While being capped by the Proteas has long been an ambition, he admitted yesterday that his international debut, in last Sunday’s second T20 match against Pakistan, came ahead of time. But then so did his role as the spearhead of the Tshwane Spartans in the Mzansi Super League.
It was in that competition that Sipamla first registered with the rest of the country. He bowled superbly, especially for one playing in just his second season of senior cricket. He played close attention to Mark Boucher, the Spartans coach, senior bowlers like Rory Kleinveldt and Rob Frylinck, and of course to the team’s captain AB de Villiers.

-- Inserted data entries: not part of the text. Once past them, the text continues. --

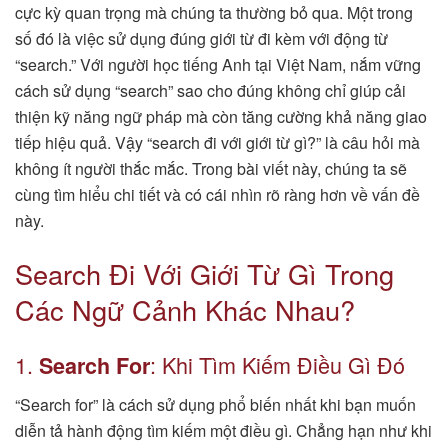
cực kỳ quan trọng mà chúng ta thường bỏ qua. Một trong
số đó là việc sử dụng đúng giới từ đi kèm với động từ
“search.” Với người học tiếng Anh tại Việt Nam, nắm vững
cách sử dụng “search” sao cho đúng không chỉ giúp cải
thiện kỹ năng ngữ pháp mà còn tăng cường khả năng giao
tiếp hiệu quả. Vậy “search đi với giới từ gì?” là câu hỏi mà
không ít người thắc mắc. Trong bài viết này, chúng ta sẽ
cùng tìm hiểu chi tiết và có cái nhìn rõ ràng hơn về vấn đề
này.
Search Đi Với Giới Từ Gì Trong
Các Ngữ Cảnh Khác Nhau?
1.
: Khi Tìm Kiếm Điều Gì Đó
Search
For
“Search for” là cách sử dụng phổ biến nhất khi bạn muốn
diễn tả hành động tìm kiếm một điều gì. Chẳng hạn như khi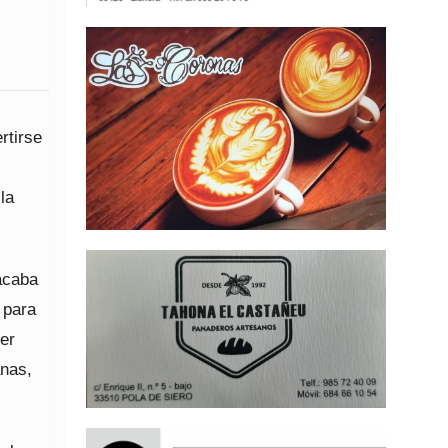
rtirse
la
acaba
 para
mer
anas,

“Mentally (working with De Villiers) was life-changing,” said Sipamla. “He allowed me to control the game from a bowling aspect and I learned a lot from that. He helped me a lot to become a better bowler and cricketer by giving me the ability to set my own fields, and showing that confidence in me to bowl where I want to bowl.”
South Africa’s stand-in skipper for the last two matches of this T20 series, Dave Miller had to show similar confidence in Sipamla last Sunday, out of necessity as much as anything else.
Pakistan had smashed 70 runs in the Power Play when Sipamla was brought on to bowl, and Miller needed to regain some measure of control.
“Miller came to me and said I have to go straight here, try and hold up an end, so it was more of that role than a wicket-taking role I had to adapt to what the team wanted and Miller helped me to stay calm.”
Sipamla’s four overs cost just 23 runs, and he was the one player the otherwise dominant Babar Azam could not get on top of.
Andile Phehelukwayo’s heroics in the last over meant the spotlight was elsewhere last Sunday night, but it was an impressive showing nonetheless and a further indication of the growing fast bowling stocks in the country.
There are lots of reasons to like Sipamla; besides the obvious skill, there’s his work ethic, an element he hopes players even younger than he will aspire to mimic.
“Having someone like me or Lungi (Ngidi) or KG (Rabada) make it to this level, gives youngsters a lot of belief. Especially for young players, who don’t get to go to Grey High or other big schools like KES, children who are underprivileged I guess, it gives them belief they can get there as well.
“You need to work hard, those guys don’t just get there overnight, they put the time in , they work hard by themselves, it’s not luck, those guys work so hard to get to where they are.”
Sipamla has been keen to absorb as much as he can from Proteas head coach Ottis Gibson in the short time he’s been with the national squad. “He and I have been talking about performance, less technical stuff, more about game-plans, field placements, where I can look to get wickets, using the field rather than just trying to hit the stumps, more tactics than technique.”
Sipamla will be part of the Proteas Men’s squad that will play the second half of an international double-header at SuperSport Park today. The SA Women’s team will take on Sri Lanka at 1pm, and the men face their Pakistani counterparts from 6pm.